Menaker juga menyoroti pentingnya keberpihakan pengusaha perusahaan terhadap pengemudi online. Pengalaman pribadinya sebagai pengguna layanan transportasi online, dan juga latar belakang Wamenaker yang dimaksud pernah menjadi pengemudi online memberikan perspektif yang lebih besar mendalam di memahami aspirasi pekerja di dalam sektor ini.
“Kita kombinasi yang bisa jadi memahami aspirasi pengemudi online. THR itu adalah kebudayaan. Ini adalah pertimbangannya, pertama, ayo kita sama-sama diskusi bahwa ini tidak permasalahan apa-apa, tapi ini adalah bentuk keberpihakan pengusaha perusahaan terhadap pengemudi online,” ucapnya.

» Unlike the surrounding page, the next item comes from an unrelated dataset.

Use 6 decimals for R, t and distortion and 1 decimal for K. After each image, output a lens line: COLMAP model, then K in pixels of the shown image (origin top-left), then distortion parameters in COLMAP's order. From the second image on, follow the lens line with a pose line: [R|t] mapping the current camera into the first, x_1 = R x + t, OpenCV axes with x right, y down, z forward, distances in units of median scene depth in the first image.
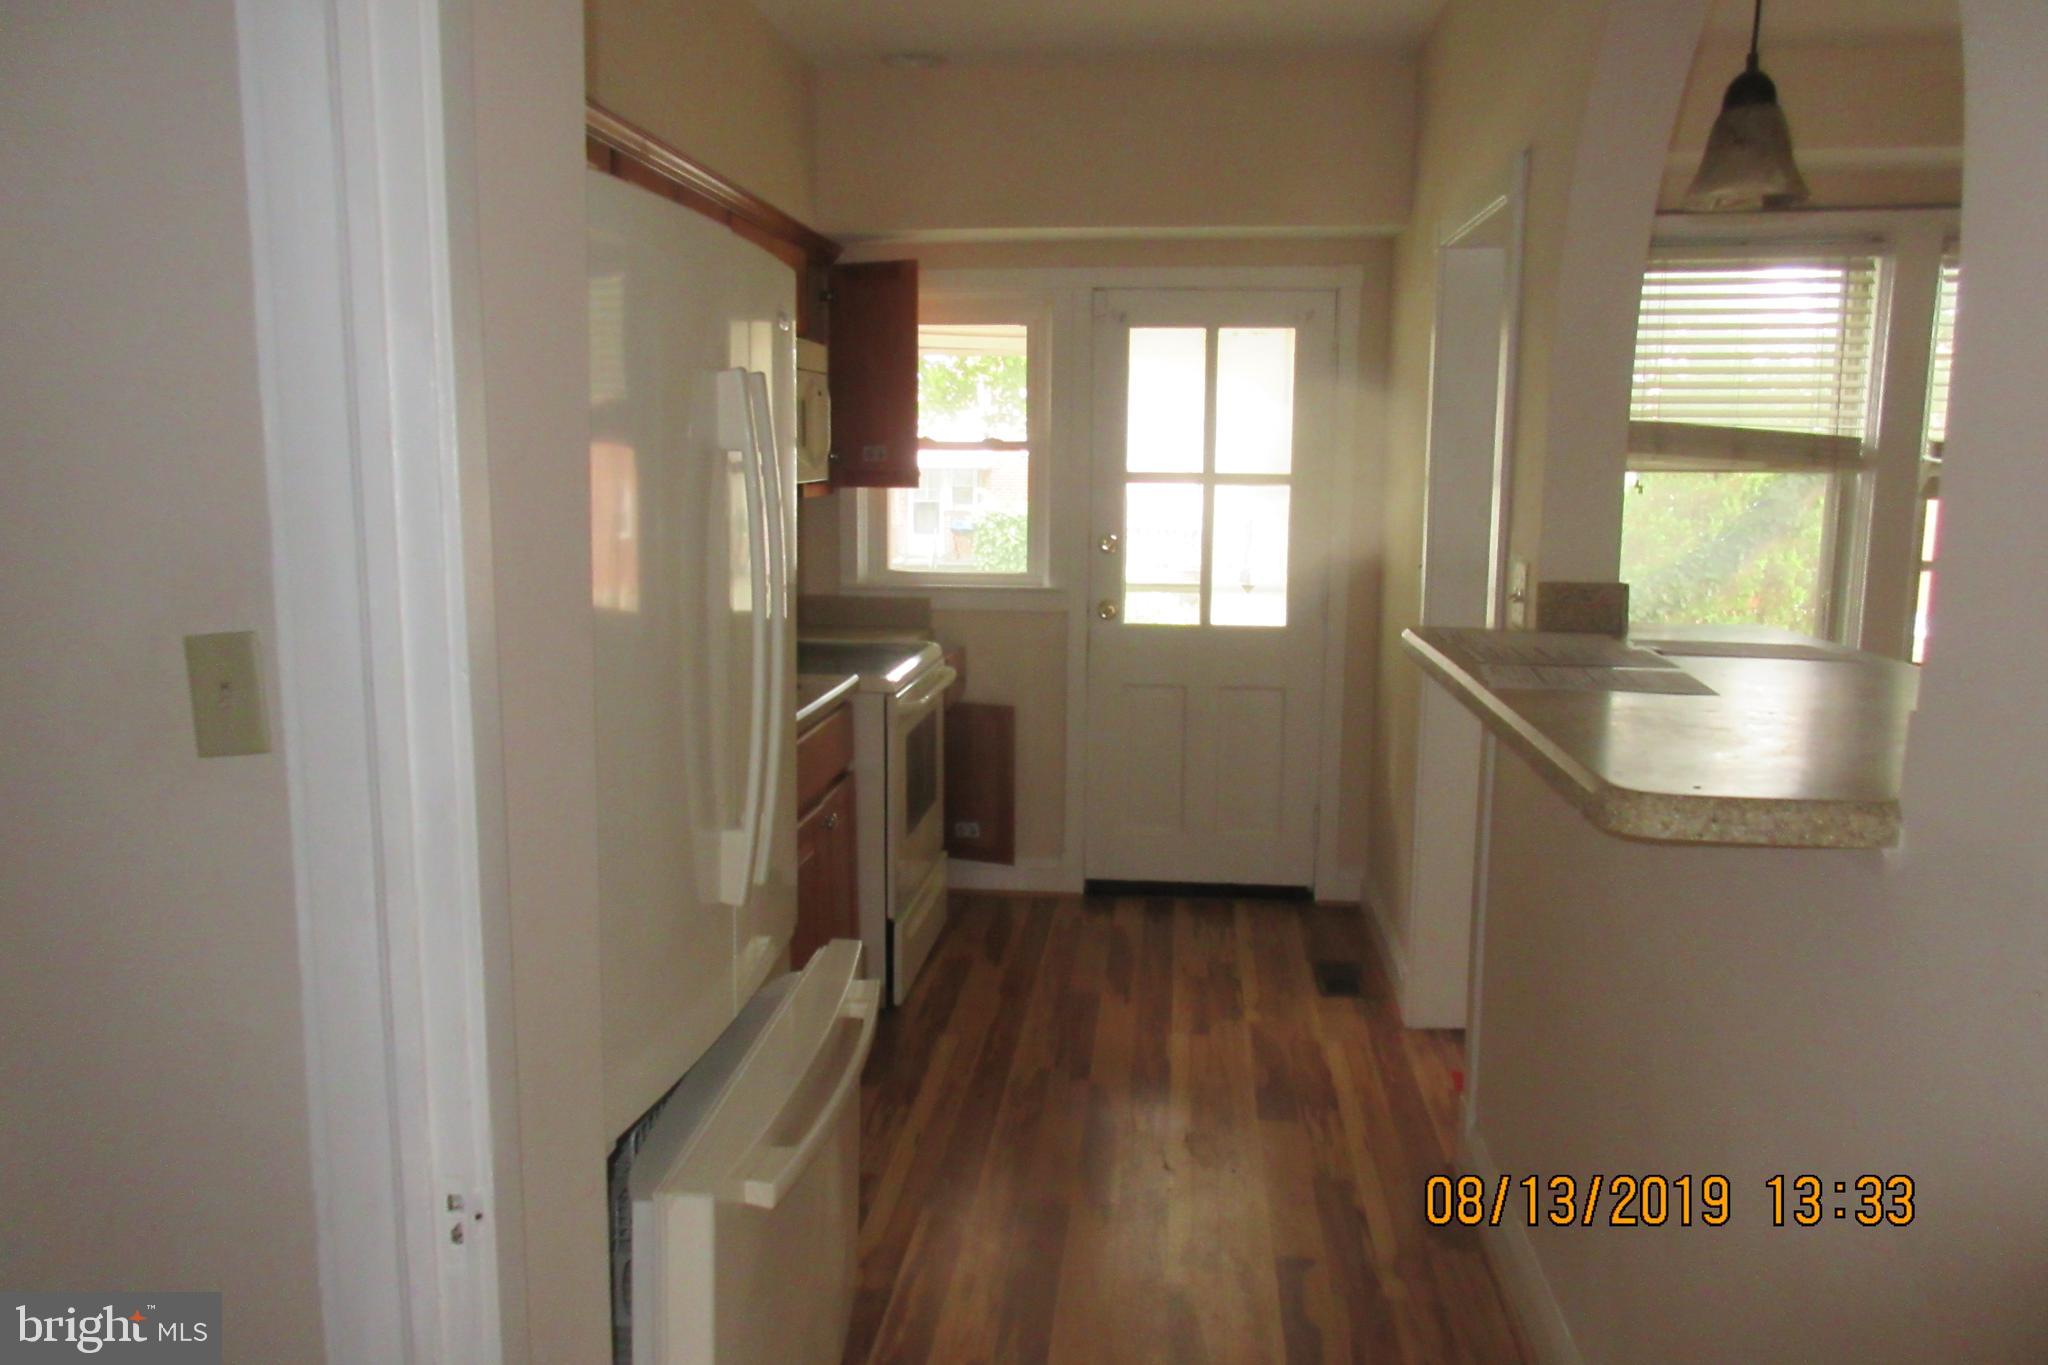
lens RADIAL K [[1549.3, 0, 1025.3], [0, 1549.3, 672.3], [0, 0, 1]] dist [0.004767, 0.003927]
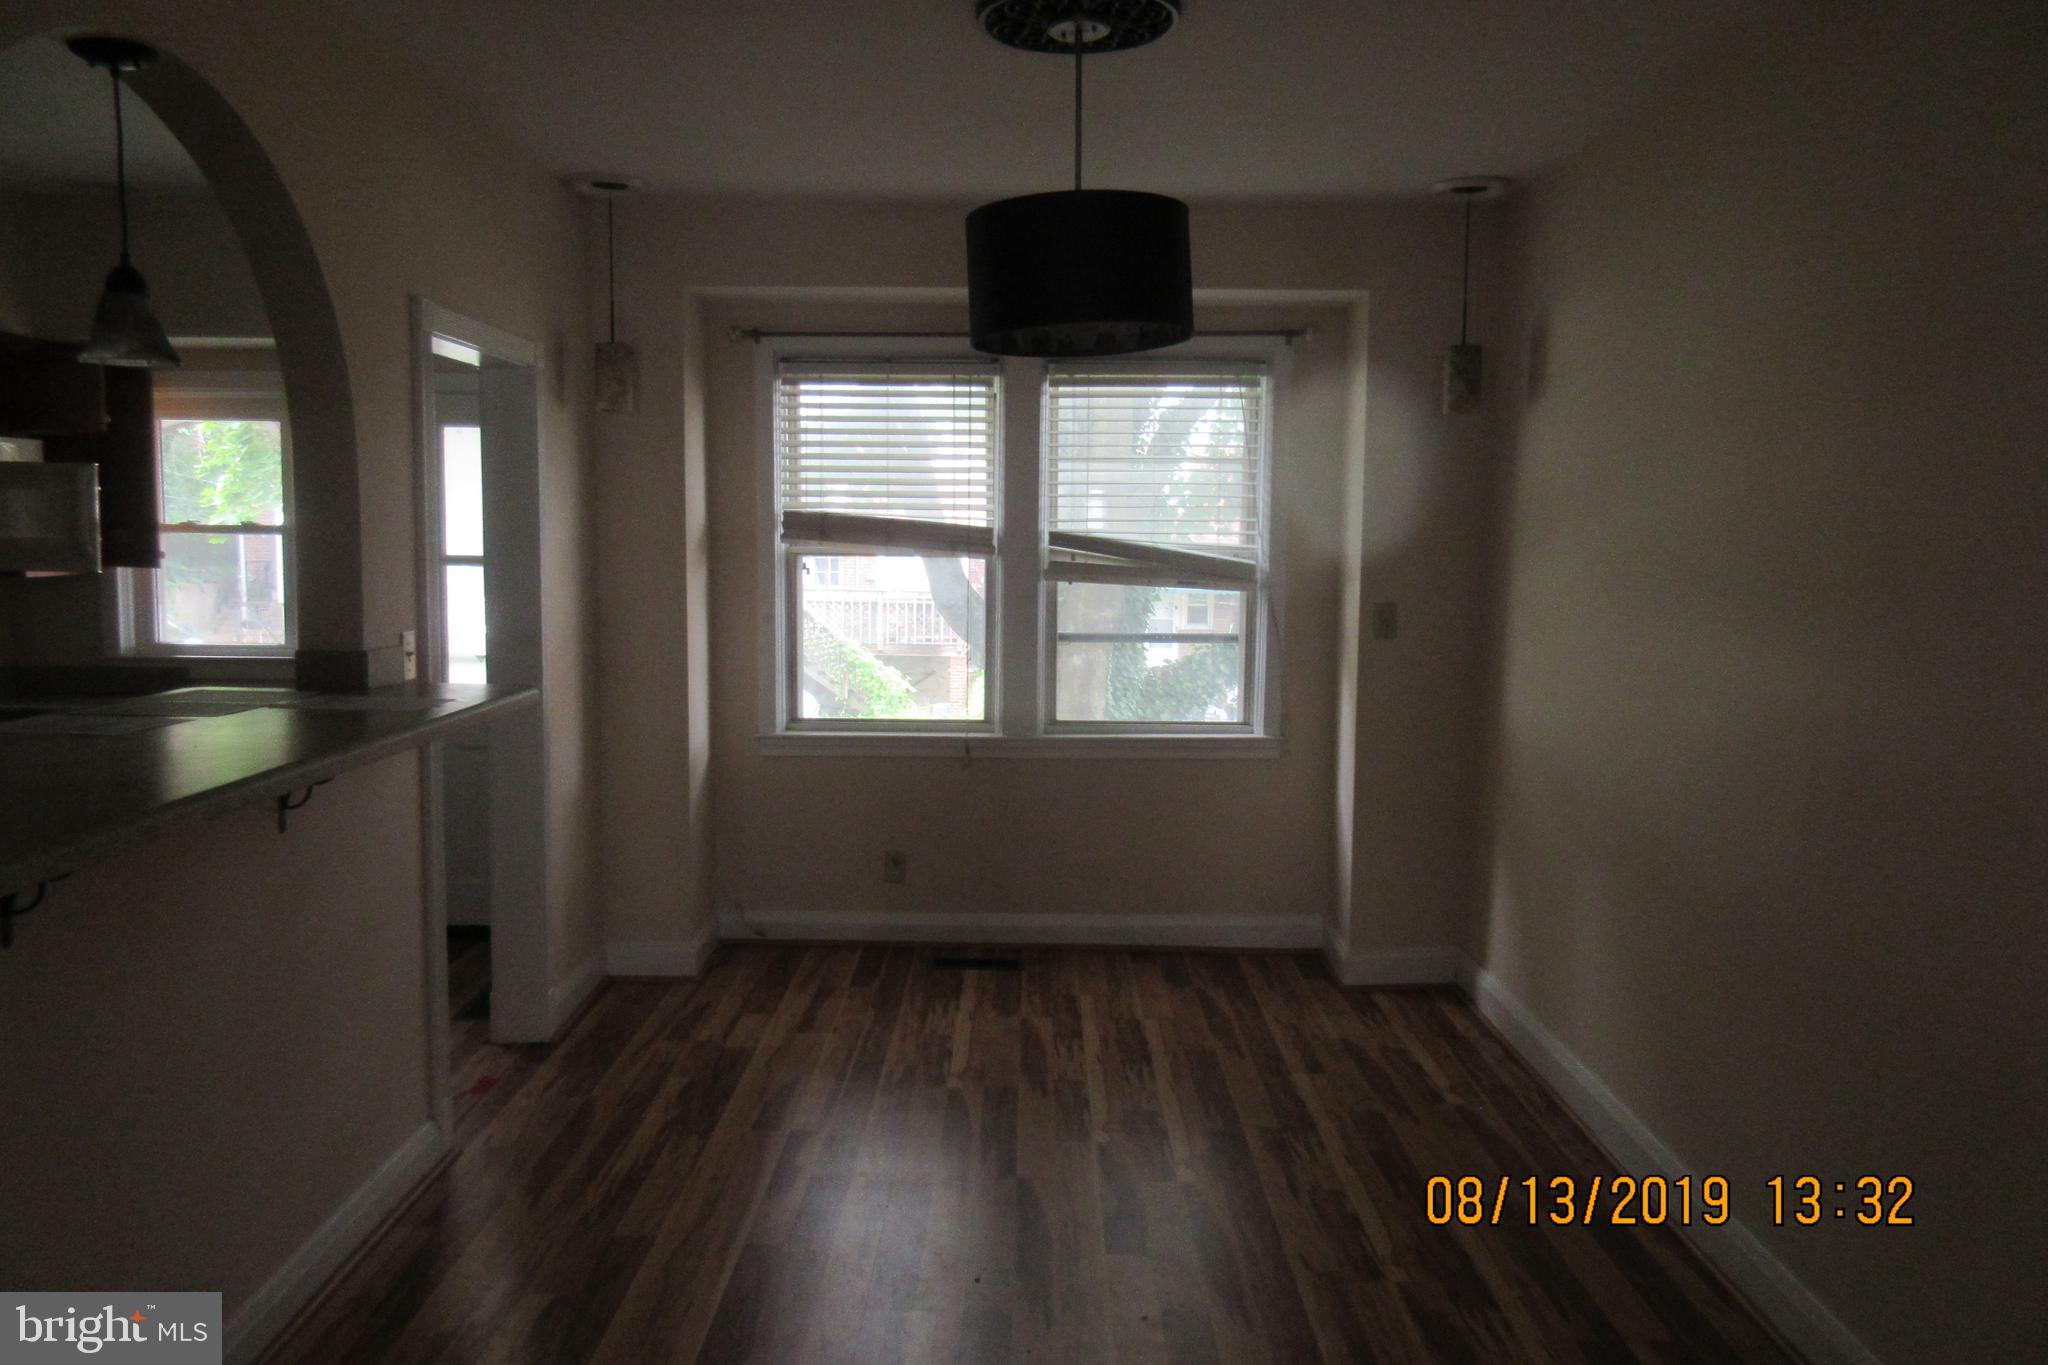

Menaker memohonkan semua pihak untuk bersabar sebab pihaknya sedang menyelesaikan finalisasi regulasi terkait THR bagi pengemudi online di beberapa hari ke depan. Ia menegaskan bahwa pemerintah ingin memverifikasi kesejahteraan pekerja, mendapatkan perhatian dari pengusaha, juga menciptakan hubungan industrial yang digunakan saling menguntungkan.
“Jadi ini adalah yang kita inginkan bagaimana kesempatan THR ini kita jadikan sebagai peluang untuk memulai pembangunan kerja sebanding yang tersebut lebih tinggi baik antara entrepreneur wadah kemudian teman-teman driver,” ujarnya.